- The Washington Times - Tuesday, October 16, 2001

During the second half of the Washington Wizards' 99-79 victory Saturday over the Miami Heat, top pick Kwame Brown crumpled to the floor when he accidentally stepped on another player's foot, resulting in a mildly sprained ankle.
Brown was helped from the floor and took a seat on the bench next to Michael Jordan, the man primarily responsible for drafting him. But rather than laughing and joking with the rookie, as he had been doing with his other teammates during the rout, Jordan told Brown to get back on the court and play.
"Michael said to him, 'Lace that thing up and play. I've played with 45 ankles worse than that,'" Wizards coach Doug Collins recalled. "So he got back up and he went out and played."
That's how it's going to be for Brown this year. The Wizards simply don't have a lot of depth on their front line. Jahidi White, who is nursing tendinitis in his left knee and is listed as day-to-day, is the team's only returning true center with any NBA experience. And the Wizards are also thin at power forward, where Christian Laettner's only veteran relief will come from Popeye Jones and, when his surgically repaired back permits, Loy Vaught.
This means the Wizards will not have the luxury of easing Brown into the lineup like the Los Angles Lakers did with Kobe Bryant, who like Brown skipped college and went straight to the NBA. Bryant started just six games as a rookie in 1996-97 and played just under 16 minutes a game.
Instead, look for Brown's first year in the NBA to more closely resemble that of Minnesota Timberwolves forward Kevin Garnett. As a rookie in 1995-96, Garnett started 43 games and averaged almost 29 minutes a game.

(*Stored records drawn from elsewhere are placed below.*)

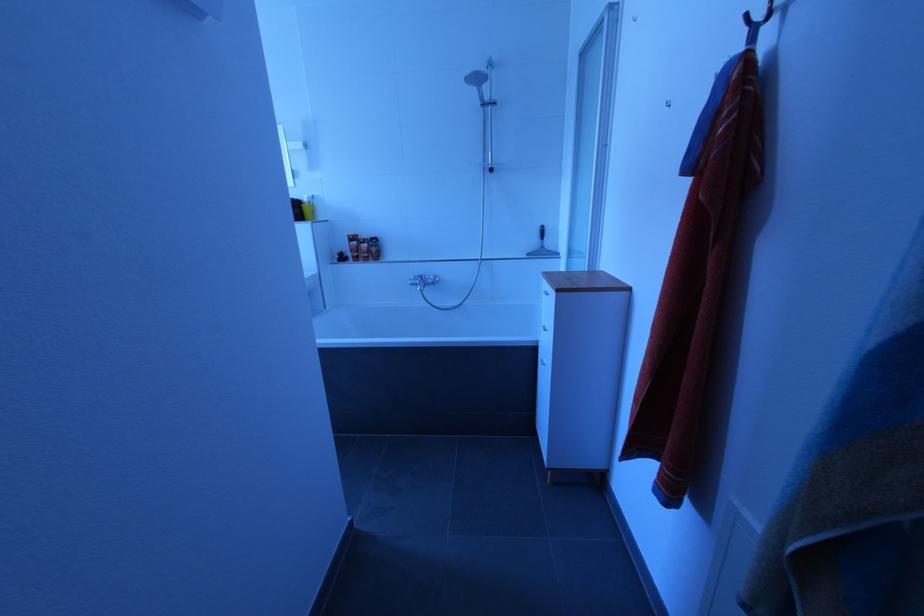
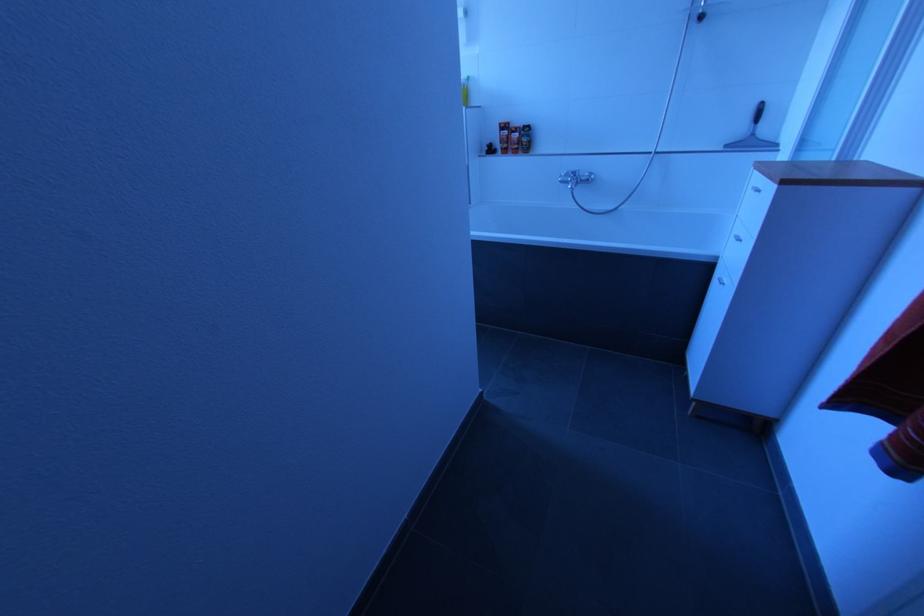
The images are taken continuously from a first-person perspective. In which direction is your viewpoint rotating?

The camera rotated toward left-down.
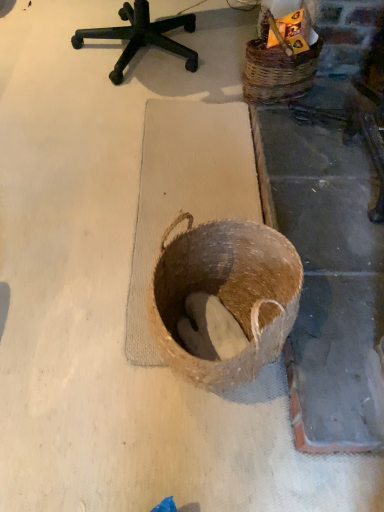
Question: Is wooden crate at upper right positioned with its back to woven brown basket at upper right, which ranks as the second basket in left-to-right order?

Choices:
 (A) no
 (B) yes

Answer: (B)

Question: From the image's perspective, would you say wooden crate at upper right is positioned over woven brown basket at upper right, positioned as the 1th basket in top-to-bottom order?

Choices:
 (A) no
 (B) yes

Answer: (B)

Question: From the image's perspective, is wooden crate at upper right beneath woven brown basket at upper right, the second basket when ordered from bottom to top?

Choices:
 (A) no
 (B) yes

Answer: (A)

Question: Is wooden crate at upper right positioned behind woven brown basket at upper right, which ranks as the first basket in back-to-front order?

Choices:
 (A) yes
 (B) no

Answer: (A)

Question: Can you confirm if wooden crate at upper right is bigger than woven brown basket at upper right, which ranks as the second basket in left-to-right order?

Choices:
 (A) no
 (B) yes

Answer: (A)

Question: Are wooden crate at upper right and woven brown basket at upper right, positioned as the 1th basket in top-to-bottom order, located far from each other?

Choices:
 (A) no
 (B) yes

Answer: (A)

Question: Does brown woven basket at center, which ranks as the 1th basket in bottom-to-top order, have a larger size compared to woven brown basket at upper right, the second basket when ordered from bottom to top?

Choices:
 (A) no
 (B) yes

Answer: (B)

Question: From the image's perspective, is brown woven basket at center, positioned as the first basket in left-to-right order, beneath woven brown basket at upper right, which ranks as the first basket in right-to-left order?

Choices:
 (A) yes
 (B) no

Answer: (A)

Question: From a real-world perspective, is brown woven basket at center, the 2th basket from the back, under woven brown basket at upper right, positioned as the 1th basket in top-to-bottom order?

Choices:
 (A) yes
 (B) no

Answer: (A)

Question: From the image's perspective, is brown woven basket at center, positioned as the first basket in left-to-right order, above woven brown basket at upper right, which ranks as the second basket in left-to-right order?

Choices:
 (A) yes
 (B) no

Answer: (B)

Question: Does brown woven basket at center, which is counted as the second basket, starting from the right, turn towards woven brown basket at upper right, which ranks as the second basket in left-to-right order?

Choices:
 (A) no
 (B) yes

Answer: (A)

Question: Is woven brown basket at upper right, which ranks as the first basket in right-to-left order, completely or partially inside brown woven basket at center, which ranks as the 1th basket in bottom-to-top order?

Choices:
 (A) no
 (B) yes

Answer: (A)

Question: Is woven brown basket at upper right, which is the second basket from front to back, not close to wooden crate at upper right?

Choices:
 (A) no
 (B) yes

Answer: (A)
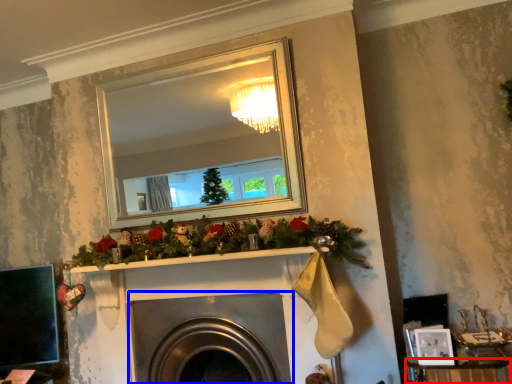
Question: Among these objects, which one is farthest to the camera, furniture (highlighted by a red box) or fireplace (highlighted by a blue box)?

Choices:
 (A) furniture
 (B) fireplace

Answer: (B)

"If I shelter him and never let him stub his toe, he's not going to find out reality," Collins said. "It's like being an overprotective parent. At some point you're going to get knocked down. I'd much rather it occur early rather than later so that he's aware of what he has to do."
Brown said he is not interested in how extensively he is used. Although he and Bryant share the same agent, Arn Tellem, Brown has never talked to Bryant about his first year in the league.
"I know that he had some problems, but each situation is different," Brown said. "I just want to make sure that I'm ready to go when the season starts. If I start or come off the bench that's not very important to me. What's important is that when they turn to me I'm ready to make a contribution."
Jordan's addition to the Wizards' roster has given the team plenty of depth in the backcourt. In Jordan, Richard Hamilton and Courtney Alexander, they match up well with other teams at shooting guard. And Chris Whitney, Tyronn Lue and Hubert Davis solidify the point.
But there simply isn't that type of depth in a Wizards frontcourt in which Brown, Brendan Haywood and Etan Thomas, all locks to make the team, have yet to play one NBA game. And because of Brown's combination of size, quickness and strength, the Wizards realize they are going to have to let him take his lumps against players like Chris Webber, Tim Duncan and Karl Malone.
"I want to put him in positions where he can be successful, obviously," Collins said, "but I don't want to say I don't want him to play against this guy or this guy because he's really good."
One of Collins' plans in the preseason is to try to make sure that Brown gets as much playing time as possible with Jordan. He also has made a point of playing Brown with Laettner and Jones. However, he also played Brown and Haywood for extended stretches against the Heat's Alonzo Mourning and Brian Grant. And in the preseason opener, a 95-85 loss to Detroit, Collins kept Haywood and Brown on the court in the fourth quarter when the Pistons put their starters back in in an effort to win the game.
"Kwame and our big guys are young, but they're going to get minutes this season," Collins said. "We have to get the most out of them as soon as possible."
White had the knee X-rayed yesterday and it won't be known until today if he can participate in the team's free scrimmage today at MCI Center for area workers involved in the relief efforts at the Pentagon following the Sept. 11 terrorist attacks. … Haywood wore a cast on his left thumb and had it X-rayed yesterday. His status for today's game is also uncertain.